Extracted records
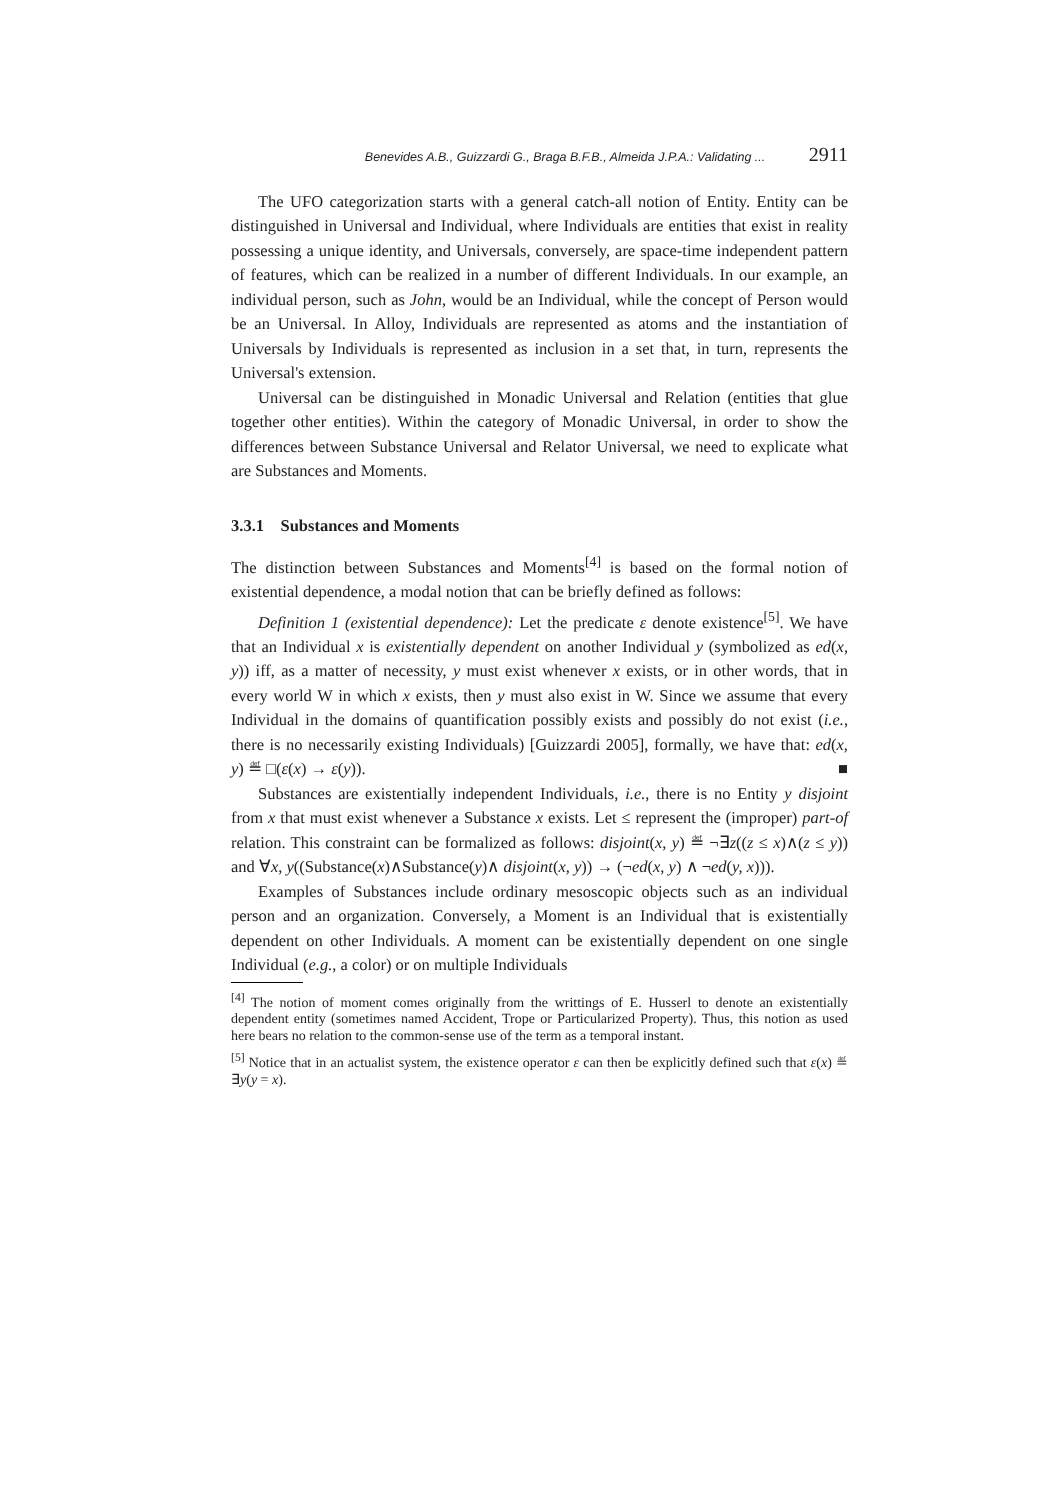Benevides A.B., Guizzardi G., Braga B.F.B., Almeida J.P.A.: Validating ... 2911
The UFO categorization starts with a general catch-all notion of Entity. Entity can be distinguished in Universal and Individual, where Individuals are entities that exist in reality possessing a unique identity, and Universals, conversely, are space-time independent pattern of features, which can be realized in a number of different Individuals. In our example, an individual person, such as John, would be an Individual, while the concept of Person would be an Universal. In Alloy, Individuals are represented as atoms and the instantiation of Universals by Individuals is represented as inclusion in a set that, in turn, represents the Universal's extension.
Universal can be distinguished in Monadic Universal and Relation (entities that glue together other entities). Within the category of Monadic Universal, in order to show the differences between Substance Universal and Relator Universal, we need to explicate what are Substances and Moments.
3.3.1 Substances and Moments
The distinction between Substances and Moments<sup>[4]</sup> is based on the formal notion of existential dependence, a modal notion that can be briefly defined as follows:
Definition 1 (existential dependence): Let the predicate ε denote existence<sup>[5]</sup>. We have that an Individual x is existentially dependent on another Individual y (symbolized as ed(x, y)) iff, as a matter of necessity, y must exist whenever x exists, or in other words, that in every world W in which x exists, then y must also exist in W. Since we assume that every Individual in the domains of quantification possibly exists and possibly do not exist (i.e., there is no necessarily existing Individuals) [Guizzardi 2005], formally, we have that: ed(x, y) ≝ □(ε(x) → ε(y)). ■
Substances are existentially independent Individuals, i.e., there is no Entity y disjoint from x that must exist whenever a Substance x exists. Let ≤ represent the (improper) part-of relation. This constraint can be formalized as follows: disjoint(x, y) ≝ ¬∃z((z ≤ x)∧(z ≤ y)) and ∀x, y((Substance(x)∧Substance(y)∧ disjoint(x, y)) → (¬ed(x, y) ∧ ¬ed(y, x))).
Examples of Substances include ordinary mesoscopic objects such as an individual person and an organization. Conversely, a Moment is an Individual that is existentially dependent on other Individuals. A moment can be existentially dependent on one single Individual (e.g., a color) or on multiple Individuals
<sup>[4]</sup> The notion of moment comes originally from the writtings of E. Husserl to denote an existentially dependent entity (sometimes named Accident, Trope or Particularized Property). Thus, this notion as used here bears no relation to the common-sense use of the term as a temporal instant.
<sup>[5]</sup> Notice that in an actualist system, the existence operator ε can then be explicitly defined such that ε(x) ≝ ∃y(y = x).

---

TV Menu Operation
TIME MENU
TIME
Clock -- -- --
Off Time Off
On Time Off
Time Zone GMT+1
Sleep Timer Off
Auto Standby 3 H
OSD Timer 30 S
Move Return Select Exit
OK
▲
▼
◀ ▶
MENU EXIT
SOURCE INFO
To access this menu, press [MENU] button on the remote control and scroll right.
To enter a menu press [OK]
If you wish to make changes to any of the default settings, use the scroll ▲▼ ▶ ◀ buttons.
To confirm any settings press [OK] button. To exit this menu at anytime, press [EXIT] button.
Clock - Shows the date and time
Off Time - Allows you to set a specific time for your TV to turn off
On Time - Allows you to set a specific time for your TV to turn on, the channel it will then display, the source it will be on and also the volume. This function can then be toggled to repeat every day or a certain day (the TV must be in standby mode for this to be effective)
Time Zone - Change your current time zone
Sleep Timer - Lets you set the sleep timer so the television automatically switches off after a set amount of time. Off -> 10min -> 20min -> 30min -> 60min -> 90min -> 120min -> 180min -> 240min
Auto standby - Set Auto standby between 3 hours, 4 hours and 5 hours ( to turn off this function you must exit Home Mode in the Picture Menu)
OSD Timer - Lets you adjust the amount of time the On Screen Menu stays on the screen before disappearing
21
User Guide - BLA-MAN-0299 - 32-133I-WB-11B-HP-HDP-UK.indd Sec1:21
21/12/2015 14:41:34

==

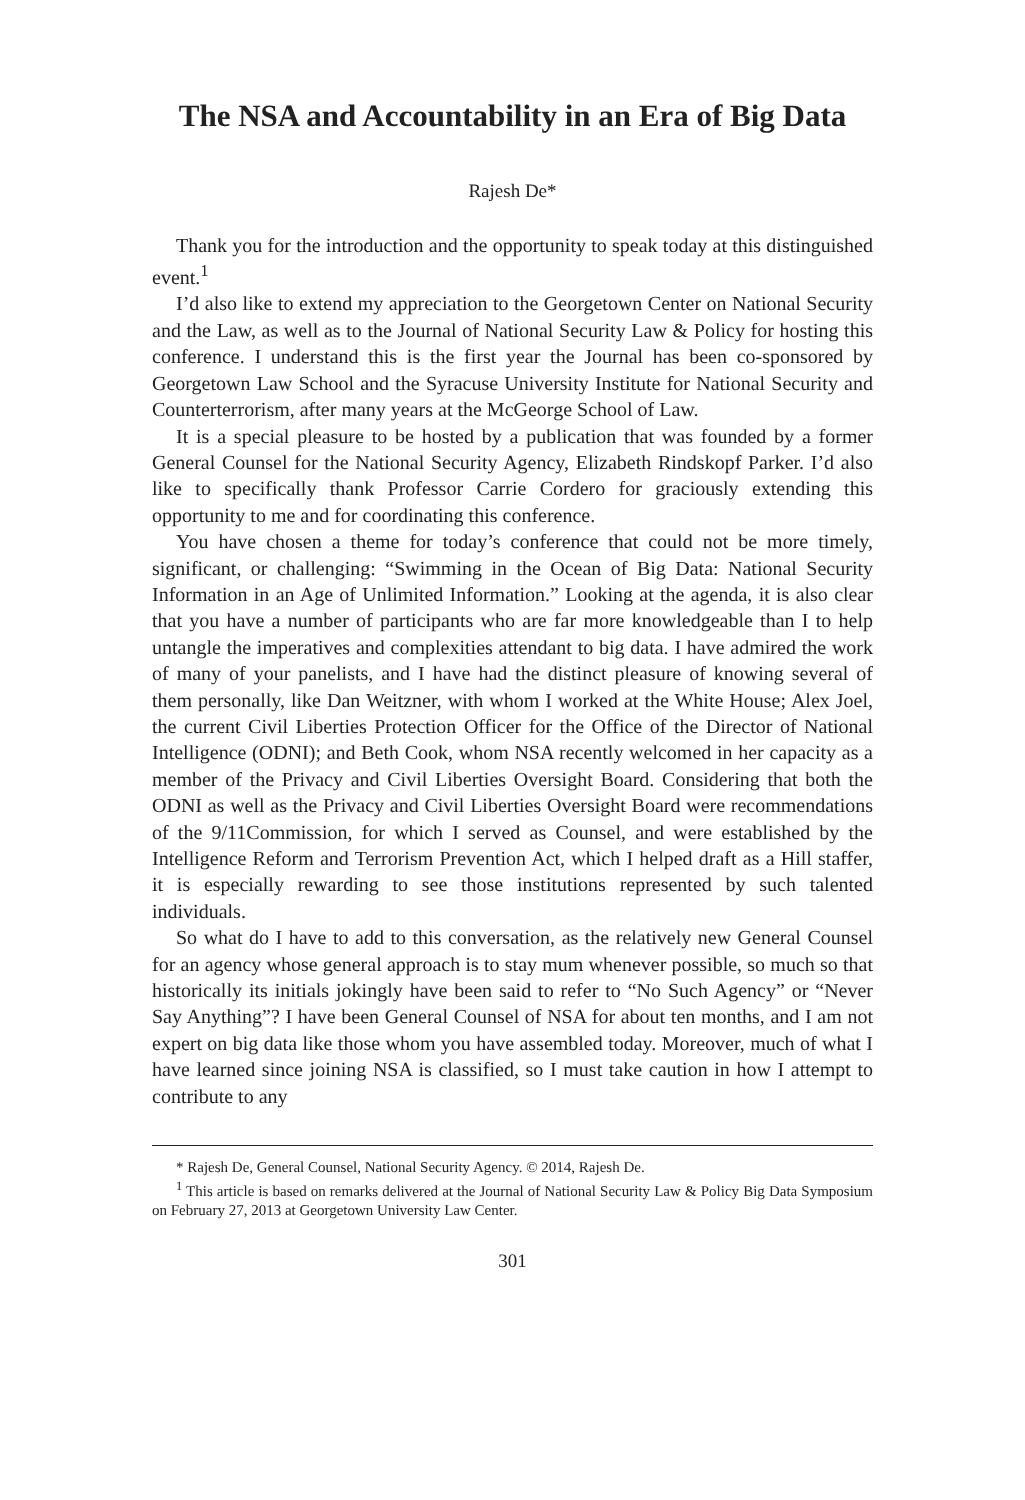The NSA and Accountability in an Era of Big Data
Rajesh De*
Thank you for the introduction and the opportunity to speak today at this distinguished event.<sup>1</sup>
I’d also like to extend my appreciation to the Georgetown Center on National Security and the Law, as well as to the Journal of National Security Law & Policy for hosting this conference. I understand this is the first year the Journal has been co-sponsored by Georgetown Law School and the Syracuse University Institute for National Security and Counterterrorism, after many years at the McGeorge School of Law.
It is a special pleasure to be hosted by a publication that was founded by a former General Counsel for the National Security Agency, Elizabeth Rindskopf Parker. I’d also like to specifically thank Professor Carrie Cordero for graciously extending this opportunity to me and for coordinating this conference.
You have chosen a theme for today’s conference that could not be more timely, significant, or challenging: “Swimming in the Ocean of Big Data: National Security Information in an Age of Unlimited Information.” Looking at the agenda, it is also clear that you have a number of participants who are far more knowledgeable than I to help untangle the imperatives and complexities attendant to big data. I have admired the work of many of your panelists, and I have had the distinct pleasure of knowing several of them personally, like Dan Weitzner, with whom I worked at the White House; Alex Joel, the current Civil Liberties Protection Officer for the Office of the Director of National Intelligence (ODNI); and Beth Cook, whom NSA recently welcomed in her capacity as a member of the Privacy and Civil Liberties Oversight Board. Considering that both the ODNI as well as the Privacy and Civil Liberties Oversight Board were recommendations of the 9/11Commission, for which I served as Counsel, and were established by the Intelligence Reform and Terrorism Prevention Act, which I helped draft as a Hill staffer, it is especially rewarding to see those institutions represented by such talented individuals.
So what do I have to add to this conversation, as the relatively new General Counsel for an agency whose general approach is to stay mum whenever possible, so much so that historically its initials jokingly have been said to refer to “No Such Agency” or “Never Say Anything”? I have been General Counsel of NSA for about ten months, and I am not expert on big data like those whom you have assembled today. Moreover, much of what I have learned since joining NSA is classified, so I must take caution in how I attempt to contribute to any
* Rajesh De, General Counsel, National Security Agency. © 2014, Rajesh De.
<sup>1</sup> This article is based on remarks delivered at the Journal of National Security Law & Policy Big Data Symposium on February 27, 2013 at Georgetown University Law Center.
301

▶ _EXERCISE DETAILS_
Using the entries above, write out exactly the lines from the one with "Benevides A.B., Guizzardi" through the one with "Definition 1 (existential", ends included. Leave out any pictures.

▶ _SOLUTION FOR THIS TASK_
Benevides A.B., Guizzardi G., Braga B.F.B., Almeida J.P.A.: Validating ... 2911
The UFO categorization starts with a general catch-all notion of Entity. Entity can be distinguished in Universal and Individual, where Individuals are entities that exist in reality possessing a unique identity, and Universals, conversely, are space-time independent pattern of features, which can be realized in a number of different Individuals. In our example, an individual person, such as John, would be an Individual, while the concept of Person would be an Universal. In Alloy, Individuals are represented as atoms and the instantiation of Universals by Individuals is represented as inclusion in a set that, in turn, represents the Universal's extension.
Universal can be distinguished in Monadic Universal and Relation (entities that glue together other entities). Within the category of Monadic Universal, in order to show the differences between Substance Universal and Relator Universal, we need to explicate what are Substances and Moments.
3.3.1 Substances and Moments
The distinction between Substances and Moments<sup>[4]</sup> is based on the formal notion of existential dependence, a modal notion that can be briefly defined as follows:
Definition 1 (existential dependence): Let the predicate ε denote existence<sup>[5]</sup>. We have that an Individual x is existentially dependent on another Individual y (symbolized as ed(x, y)) iff, as a matter of necessity, y must exist whenever x exists, or in other words, that in every world W in which x exists, then y must also exist in W. Since we assume that every Individual in the domains of quantification possibly exists and possibly do not exist (i.e., there is no necessarily existing Individuals) [Guizzardi 2005], formally, we have that: ed(x, y) ≝ □(ε(x) → ε(y)). ■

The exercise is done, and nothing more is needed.